__YOUR OBJECTIVE__.
Format the lines from the start of the records through the line holding "nowych miejsc pracy. Pracownicy na", inclusive, as a numbered list, leaving out any blank lines.

__MATERIAL TO PROCESS__.
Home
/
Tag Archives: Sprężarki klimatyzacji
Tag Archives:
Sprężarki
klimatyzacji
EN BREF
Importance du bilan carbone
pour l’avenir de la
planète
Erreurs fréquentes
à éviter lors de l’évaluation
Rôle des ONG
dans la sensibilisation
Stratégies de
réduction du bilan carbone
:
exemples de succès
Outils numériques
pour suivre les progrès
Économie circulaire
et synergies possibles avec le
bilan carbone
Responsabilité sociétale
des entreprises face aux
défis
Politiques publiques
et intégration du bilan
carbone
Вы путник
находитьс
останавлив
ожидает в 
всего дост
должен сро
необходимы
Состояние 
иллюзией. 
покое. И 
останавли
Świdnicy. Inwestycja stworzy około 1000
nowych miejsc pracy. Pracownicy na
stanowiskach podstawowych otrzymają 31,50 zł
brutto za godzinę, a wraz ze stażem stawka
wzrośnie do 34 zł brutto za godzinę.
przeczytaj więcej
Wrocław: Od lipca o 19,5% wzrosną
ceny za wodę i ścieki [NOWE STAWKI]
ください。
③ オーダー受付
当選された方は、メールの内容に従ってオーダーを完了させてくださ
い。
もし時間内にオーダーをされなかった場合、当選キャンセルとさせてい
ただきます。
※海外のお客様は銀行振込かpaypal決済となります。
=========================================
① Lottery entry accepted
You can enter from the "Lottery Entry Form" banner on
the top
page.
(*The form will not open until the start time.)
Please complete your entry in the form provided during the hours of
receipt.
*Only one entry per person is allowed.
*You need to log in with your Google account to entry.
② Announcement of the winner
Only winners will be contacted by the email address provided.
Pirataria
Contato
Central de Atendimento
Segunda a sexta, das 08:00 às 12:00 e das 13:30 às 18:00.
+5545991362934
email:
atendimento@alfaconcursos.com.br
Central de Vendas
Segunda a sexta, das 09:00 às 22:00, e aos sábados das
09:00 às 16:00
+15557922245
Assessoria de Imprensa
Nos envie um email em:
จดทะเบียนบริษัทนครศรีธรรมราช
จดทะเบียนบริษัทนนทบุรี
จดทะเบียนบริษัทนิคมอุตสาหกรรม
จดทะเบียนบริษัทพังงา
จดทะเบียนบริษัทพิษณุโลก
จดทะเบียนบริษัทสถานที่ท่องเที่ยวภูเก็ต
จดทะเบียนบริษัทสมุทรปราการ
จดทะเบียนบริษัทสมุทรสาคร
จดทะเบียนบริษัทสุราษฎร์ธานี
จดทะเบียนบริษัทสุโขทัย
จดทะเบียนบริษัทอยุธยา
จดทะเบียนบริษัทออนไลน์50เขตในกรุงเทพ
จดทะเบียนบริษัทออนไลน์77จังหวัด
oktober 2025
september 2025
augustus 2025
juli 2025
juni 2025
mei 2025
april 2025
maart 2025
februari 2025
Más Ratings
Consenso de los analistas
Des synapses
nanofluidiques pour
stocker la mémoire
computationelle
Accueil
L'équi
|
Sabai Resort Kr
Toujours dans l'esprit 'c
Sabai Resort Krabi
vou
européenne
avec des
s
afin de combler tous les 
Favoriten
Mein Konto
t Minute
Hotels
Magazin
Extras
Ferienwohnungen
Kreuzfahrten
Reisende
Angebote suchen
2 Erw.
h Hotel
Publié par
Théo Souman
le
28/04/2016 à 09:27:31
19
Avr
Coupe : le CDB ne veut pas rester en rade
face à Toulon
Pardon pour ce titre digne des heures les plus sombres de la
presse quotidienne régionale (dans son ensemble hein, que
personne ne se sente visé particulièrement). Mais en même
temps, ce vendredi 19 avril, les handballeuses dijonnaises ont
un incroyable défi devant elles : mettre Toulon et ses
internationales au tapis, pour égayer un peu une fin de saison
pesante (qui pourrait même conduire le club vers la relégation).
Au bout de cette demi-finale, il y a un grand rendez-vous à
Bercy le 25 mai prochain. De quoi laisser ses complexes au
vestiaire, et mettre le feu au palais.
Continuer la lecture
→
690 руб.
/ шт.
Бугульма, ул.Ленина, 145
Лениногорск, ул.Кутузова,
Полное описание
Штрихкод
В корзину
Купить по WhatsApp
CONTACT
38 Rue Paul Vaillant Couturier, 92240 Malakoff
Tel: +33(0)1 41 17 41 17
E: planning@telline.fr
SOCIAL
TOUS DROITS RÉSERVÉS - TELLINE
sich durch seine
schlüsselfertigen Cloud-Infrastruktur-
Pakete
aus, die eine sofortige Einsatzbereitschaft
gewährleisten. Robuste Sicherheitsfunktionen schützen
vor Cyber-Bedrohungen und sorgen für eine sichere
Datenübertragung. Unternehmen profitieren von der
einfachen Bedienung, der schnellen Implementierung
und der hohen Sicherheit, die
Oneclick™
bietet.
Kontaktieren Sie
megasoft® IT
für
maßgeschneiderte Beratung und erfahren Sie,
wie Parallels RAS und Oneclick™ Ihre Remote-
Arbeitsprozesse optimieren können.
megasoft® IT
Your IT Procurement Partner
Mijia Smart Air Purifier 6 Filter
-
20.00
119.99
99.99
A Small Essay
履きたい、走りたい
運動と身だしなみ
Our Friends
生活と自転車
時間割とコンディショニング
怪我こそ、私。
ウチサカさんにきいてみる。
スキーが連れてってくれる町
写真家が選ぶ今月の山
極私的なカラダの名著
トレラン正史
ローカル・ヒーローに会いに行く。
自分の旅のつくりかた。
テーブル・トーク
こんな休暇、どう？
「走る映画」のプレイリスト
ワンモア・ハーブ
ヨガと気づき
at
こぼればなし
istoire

__RESPONSE AREA__.
1. Home
2. /
3. Tag Archives: Sprężarki klimatyzacji
4. Tag Archives:
5. Sprężarki
6. klimatyzacji
7. EN BREF
8. Importance du bilan carbone
9. pour l’avenir de la
10. planète
11. Erreurs fréquentes
12. à éviter lors de l’évaluation
13. Rôle des ONG
14. dans la sensibilisation
15. Stratégies de
16. réduction du bilan carbone
17. :
18. exemples de succès
19. Outils numériques
20. pour suivre les progrès
21. Économie circulaire
22. et synergies possibles avec le
23. bilan carbone
24. Responsabilité sociétale
25. des entreprises face aux
26. défis
27. Politiques publiques
28. et intégration du bilan
29. carbone
30. Вы путник
31. находитьс
32. останавлив
33. ожидает в 
34. всего дост
35. должен сро
36. необходимы
37. Состояние 
38. иллюзией. 
39. покое. И 
40. останавли
41. Świdnicy. Inwestycja stworzy około 1000
42. nowych miejsc pracy. Pracownicy na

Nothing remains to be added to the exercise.